Oleh : Muhammad Fitrianto, S.Pd.Gr, Lc, M.A, M.Pd. C.ISP, C.LQ
Mengapa kita sulit maju? Mungkin karena kita terlalu sibuk
memisahkan hal-hal yang seharusnya menyatu. Salah satunya, pendidikan. Kita
sering menganggap pendidikan hanya terjadi di sekolah, di ruang-ruang kelas
yang penuh dengan kurikulum kaku dan materi padat. Padahal, pendidikan adalah
sebuah proses holistik, sebuah perjalanan panjang untuk membentuk manusia yang
berakhlak mulia. Sayangnya, sekolah kita saat ini—entah disadari atau
tidak—sering kali gagal menjalankan misi suci ini.
Faktanya, sekolah bisa menjadi tempat pendidikan, tapi juga bisa
tidak. Bahkan, dalam skenario terburuk, sekolah bisa saja melahirkan generasi
yang tidak terdidik. Alih-alih mencetak manusia yang beriman, bertakwa,
bernalar kritis, dan mandiri seperti yang diimpikan dalam Profil Pelajar
Pancasila, kita malah menyaksikan generasi yang makin jauh dari nilai-nilai
luhur.
Lantas, di mana
letak kesalahannya?
Kembali ke Akar
Konstitusi
Persoalan ini mendesak kita untuk kembali merenungkan makna kata pendidikan
dan merujuk pada konstitusi.

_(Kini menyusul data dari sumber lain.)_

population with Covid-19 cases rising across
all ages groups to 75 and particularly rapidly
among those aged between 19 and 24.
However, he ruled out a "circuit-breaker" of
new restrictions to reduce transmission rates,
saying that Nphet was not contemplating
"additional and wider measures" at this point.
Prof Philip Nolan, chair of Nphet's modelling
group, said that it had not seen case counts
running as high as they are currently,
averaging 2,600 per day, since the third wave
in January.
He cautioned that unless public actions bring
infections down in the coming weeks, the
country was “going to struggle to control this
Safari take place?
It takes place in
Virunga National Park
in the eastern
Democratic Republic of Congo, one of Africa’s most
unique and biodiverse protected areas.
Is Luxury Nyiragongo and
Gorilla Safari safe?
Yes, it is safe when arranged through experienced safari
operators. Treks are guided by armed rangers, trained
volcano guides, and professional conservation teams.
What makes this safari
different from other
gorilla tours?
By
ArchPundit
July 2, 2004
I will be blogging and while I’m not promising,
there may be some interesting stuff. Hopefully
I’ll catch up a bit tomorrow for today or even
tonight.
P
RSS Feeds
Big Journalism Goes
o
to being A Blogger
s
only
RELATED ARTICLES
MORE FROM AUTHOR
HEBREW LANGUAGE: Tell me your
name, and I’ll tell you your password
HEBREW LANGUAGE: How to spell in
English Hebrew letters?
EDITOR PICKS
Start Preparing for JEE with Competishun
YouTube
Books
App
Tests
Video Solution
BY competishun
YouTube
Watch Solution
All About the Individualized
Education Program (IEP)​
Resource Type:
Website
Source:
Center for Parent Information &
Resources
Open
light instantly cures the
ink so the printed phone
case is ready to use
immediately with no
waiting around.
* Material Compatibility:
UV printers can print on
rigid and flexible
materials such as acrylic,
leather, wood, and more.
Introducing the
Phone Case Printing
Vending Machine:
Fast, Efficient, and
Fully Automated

Sebagaimana termaktub dalam UUD 1945, negara kita
didasarkan pada Ketuhanan Yang Maha Esa. Pasal 31 ayat 3 secara eksplisit
menyatakan bahwa pemerintah wajib menyelenggarakan sistem pendidikan nasional
yang meningkatkan keimanan dan ketakwaan serta akhlak mulia. Rumusan ini
menjadi panduan yang amat jelas: pendidikan bukan hanya soal mencerdaskan otak,
melainkan juga memuliakan jiwa.
Pendidikan yang ideal seharusnya melahirkan manusia yang beriman,
bertakwa, berakhlak mulia, dan berlaku adil. Adil, dalam esensinya, berarti
meletakkan segala sesuatu pada tempatnya, sesuai dengan harkat dan martabat
yang telah ditentukan oleh-Nya. Manusia yang adil adalah pemimpin yang adil,
rakyat yang adil, dan bahkan individu yang adil terhadap dirinya sendiri.
Jika demikian, mengapa kita masih memelihara dikotomi antara
pendidikan agama dan pendidikan umum? Seolah-olah ada dua jalur yang terpisah.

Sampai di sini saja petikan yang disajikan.